The blog post, “Deep Reinforcement Learning Doesn’t Work Yet”, has been making the rounds for the last few months, but I only just sat down to read it.
It’s a terrific summary of the current state of deep learning research, reasons why DeepRL is not yet living up to its hype, and hope for the future. It’s written by Alexander Irpan, who works on RL at Google Brain.
“For purely getting good performance, deep RL’s track record isn’t that great, because it consistently gets beaten by other methods.”
There is a lot of interest in using DeepRL for self-driving cars. While this is a super-exciting opportunity in theory, in practice DeepRL has not been effective.
“I tried to think of real-world, productionized uses of deep RL…The way I see it, either deep RL is still a research topic that isn’t robust enough for widespread use, or it’s usable and the people who’ve gotten it to work aren’t publicizing it. I think the former is more likely.”
A big challenge for RL generally, and particularly when it comes to self-driving cars, is the design of a reward function. It’s not clear what the reward function for driving a car would be. And, as Irpan makes clear, unless the reward function is designed near perfectly, the learning agent is going to find all sorts of disastrous shortcuts to maximize the learning function at the expense of violating the implicit rules of the game.
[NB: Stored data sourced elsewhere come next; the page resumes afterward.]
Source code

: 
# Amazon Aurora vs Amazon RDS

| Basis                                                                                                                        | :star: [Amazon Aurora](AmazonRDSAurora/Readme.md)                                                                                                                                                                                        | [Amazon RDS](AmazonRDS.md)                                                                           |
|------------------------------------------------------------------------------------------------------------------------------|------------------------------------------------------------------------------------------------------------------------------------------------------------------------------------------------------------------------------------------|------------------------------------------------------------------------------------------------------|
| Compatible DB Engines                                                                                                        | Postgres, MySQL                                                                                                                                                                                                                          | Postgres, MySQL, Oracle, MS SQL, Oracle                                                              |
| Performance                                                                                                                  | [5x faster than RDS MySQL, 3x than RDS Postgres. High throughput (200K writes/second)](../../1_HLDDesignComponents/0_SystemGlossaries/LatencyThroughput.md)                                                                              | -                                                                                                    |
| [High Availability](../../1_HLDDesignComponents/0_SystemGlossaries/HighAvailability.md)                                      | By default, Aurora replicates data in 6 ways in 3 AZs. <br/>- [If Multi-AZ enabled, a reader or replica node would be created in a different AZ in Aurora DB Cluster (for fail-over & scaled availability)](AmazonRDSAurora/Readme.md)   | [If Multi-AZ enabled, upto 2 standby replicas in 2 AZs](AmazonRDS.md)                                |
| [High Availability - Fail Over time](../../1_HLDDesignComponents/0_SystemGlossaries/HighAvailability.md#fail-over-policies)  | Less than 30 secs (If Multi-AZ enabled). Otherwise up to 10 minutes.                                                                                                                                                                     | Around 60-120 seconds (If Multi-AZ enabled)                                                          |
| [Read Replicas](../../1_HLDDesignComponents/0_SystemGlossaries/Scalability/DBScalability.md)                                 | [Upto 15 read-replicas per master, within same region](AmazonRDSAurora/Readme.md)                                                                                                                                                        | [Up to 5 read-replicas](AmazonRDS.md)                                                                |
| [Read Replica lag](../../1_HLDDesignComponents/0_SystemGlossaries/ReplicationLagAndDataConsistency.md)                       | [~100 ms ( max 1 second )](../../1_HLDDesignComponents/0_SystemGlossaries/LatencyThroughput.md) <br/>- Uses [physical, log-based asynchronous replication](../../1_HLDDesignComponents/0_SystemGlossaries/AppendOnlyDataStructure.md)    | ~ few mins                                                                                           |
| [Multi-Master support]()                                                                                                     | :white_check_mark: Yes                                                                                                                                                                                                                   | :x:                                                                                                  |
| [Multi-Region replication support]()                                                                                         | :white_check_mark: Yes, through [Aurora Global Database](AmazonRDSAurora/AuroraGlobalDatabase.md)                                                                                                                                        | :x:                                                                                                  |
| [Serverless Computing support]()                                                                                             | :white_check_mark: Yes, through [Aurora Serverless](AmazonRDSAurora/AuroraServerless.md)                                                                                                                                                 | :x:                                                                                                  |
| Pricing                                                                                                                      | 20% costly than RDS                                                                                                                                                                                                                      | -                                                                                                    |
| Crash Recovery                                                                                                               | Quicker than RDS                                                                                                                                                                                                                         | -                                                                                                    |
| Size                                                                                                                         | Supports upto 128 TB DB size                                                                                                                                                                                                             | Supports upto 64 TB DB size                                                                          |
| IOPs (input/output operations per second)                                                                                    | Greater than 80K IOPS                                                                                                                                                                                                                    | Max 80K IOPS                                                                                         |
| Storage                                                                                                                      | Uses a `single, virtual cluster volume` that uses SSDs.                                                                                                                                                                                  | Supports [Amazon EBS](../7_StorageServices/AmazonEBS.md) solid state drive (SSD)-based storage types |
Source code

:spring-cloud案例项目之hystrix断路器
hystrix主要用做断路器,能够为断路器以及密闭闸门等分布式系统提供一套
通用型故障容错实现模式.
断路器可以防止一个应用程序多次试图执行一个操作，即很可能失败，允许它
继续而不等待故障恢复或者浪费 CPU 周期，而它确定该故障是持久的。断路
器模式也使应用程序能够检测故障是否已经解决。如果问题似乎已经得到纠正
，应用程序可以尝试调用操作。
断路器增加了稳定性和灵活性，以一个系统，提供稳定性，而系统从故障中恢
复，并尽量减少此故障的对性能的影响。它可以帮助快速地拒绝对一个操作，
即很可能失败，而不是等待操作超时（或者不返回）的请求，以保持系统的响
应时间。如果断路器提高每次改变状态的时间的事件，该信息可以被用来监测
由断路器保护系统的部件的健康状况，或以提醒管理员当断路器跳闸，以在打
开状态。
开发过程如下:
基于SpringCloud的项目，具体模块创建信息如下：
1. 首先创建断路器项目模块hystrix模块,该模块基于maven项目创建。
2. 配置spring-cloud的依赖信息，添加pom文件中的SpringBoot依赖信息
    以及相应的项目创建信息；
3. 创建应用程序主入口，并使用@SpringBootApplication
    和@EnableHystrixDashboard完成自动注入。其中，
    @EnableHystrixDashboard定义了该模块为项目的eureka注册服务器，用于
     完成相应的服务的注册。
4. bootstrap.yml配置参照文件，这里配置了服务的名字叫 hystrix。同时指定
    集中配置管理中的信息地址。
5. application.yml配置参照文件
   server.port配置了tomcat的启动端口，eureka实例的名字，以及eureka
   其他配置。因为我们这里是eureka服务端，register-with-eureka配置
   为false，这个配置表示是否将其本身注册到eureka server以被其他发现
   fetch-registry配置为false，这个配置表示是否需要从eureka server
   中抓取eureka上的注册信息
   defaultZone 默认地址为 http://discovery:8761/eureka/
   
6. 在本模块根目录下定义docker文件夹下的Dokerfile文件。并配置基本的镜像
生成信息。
“A friend is training a simulated robot arm to reach towards a point above a table. It turns out the point was defined with respect to the table, and the table wasn’t anchored to anything. The policy learned to slam the table really hard, making the table fall over, which moved the target point too. The target point just so happened to fall next to the end of the arm.”
Irpan is hopeful about the future of RL for practical problems, but cautiously so. Definitely worth a read.